> [Brief]: Carry the AMD AMA troubleshooting guide below further, starting right after its final sentence on the 400 Mbps bit-rate limit.

> [Selected excerpt]:
_ _ _ _ _ _ _

AMD Advanced Media Acceleration (AMA) Troubleshooting

Overview

This section describes various troubleshooting methods and workarounds for some known issues such as out of memory errors, low frame-rate, etc.

No Device Showing in lspci

If lspci -d 10ee: does not show any of MA35D devices and dmesg has no indication of such devices being detected, then this could indicate issues with:

  1. BIOS

  2. PCIe slot

Workaround:

Ensure that your BIOS is up to date and properly configured. See BIOS setting.

Switch to a known working PCIe slot, to isolate possible PCIe slot issues.

Single Device per Card

If SDK has access to only a single device on a card, i.e.,:

lspci -d 10ee:

returns half the expected devices, then bifurication has not been enabled in the BIOS.

Workaround: Check your BIOS and enable 4x4 PCIe bifurcation on each slot with a MA35 card.

Memory Usage

Messages such as:

  • [ERROR] ... Linear buffer allocate fail

  • [ERROR] ... from element xxxxx: Internal data stream error.

  • [ERROR] ... Cannot create channel: DeviceAllocate failed

...

, indicate memory pressure on the accelerator card.

Workaround: Other than the obvious over-subscription use-cases, these issues can be resolved by decrementing the lookahead buffer size.

AV1 Slow Playback

An AV1 HLS stream may playback at slower than real time speeds.

Workaround: Recommend explicitly setting of FPS playback frame rate when using ffplay or use ffplay from FFmpeg 5.1.2 or 6.0.

AV1 MP4 Playback

AV1 muxed into an MP4 container may not play back properly.

Workaround: Recommend playback of raw video using more recent versions of ffplay (n5.1.2 or later) or more recent versions of media players such as VLC v3.0.17.4. Alternatively, muxing the raw video into an IVF container format is also permitted.

30 FPS Density

30 FPS transcodes and below can not run at full density with default lookahead depth.

Workaround: Decrease lookahead depth or density. Required decrease is dependent upon resolution/frame rate. See Performance Tables Section for details.

Gstreamer Variable Frame Rate

Variable frame rate files are not supported by the Gstreamer AMA plugins.

Workaround: Turn XRM off and add a videorate filter and caps filter before the encoder to set a fixed frame rate.

400 Mbps Max Bit Rate

Encoders do not support a target or max bitrate above 400 Mbps.

_ _ _ _ _ _ _

> [Information provided]:
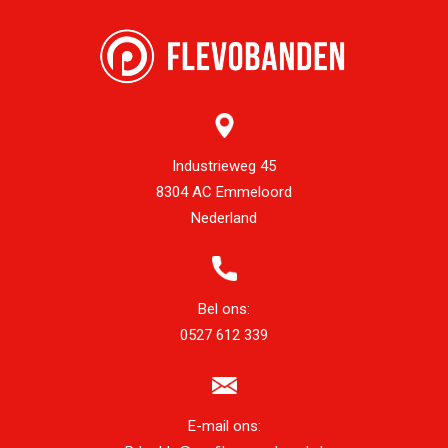
Industrieweg 45
8304 AC Emmeloord
Nederland
Bel ons:
0527 612 339
E-mail ons:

_ _ _ _ _ _ _

> [Your response]:
Workaround: This issue can be avoided by constraining the bitrate values below to 400 Mbps.

Many Parallel Encodes

Encountering Cannot create channel: DeviceAllocate failed error, when running high number of encoding operations in parallel.

Workaround: Reduce the memory requirements by lowering the lookahead depth of the encoding operation. This can be controlled with the -lookahead_depth argument. Default values depend on the FPS and bitdepth of the input source. The following are some starting points:

30fps: -lookahead_depth 26 (reduce by steps of 2)

60fps: -lookahead_depth 46 (reduce by steps of 4)

HDR & spatialAqGain

Encoding HDR content with a spatialAqGain of 1 or 2 is not supported.

Workaround: Using the default values of spatialAqGain is recommended for best video quality when possible. If it is desirable to reduce the spatialAqGain from the recommended range of 60 - 100, using a value of 3 or greater will avoid this issue.

Nonresponsive Devices

It is possible that codec services and utilities may become unavailable, due to crashed SDK driver and as such mamgmt reset will not be able to reset any of the available devices.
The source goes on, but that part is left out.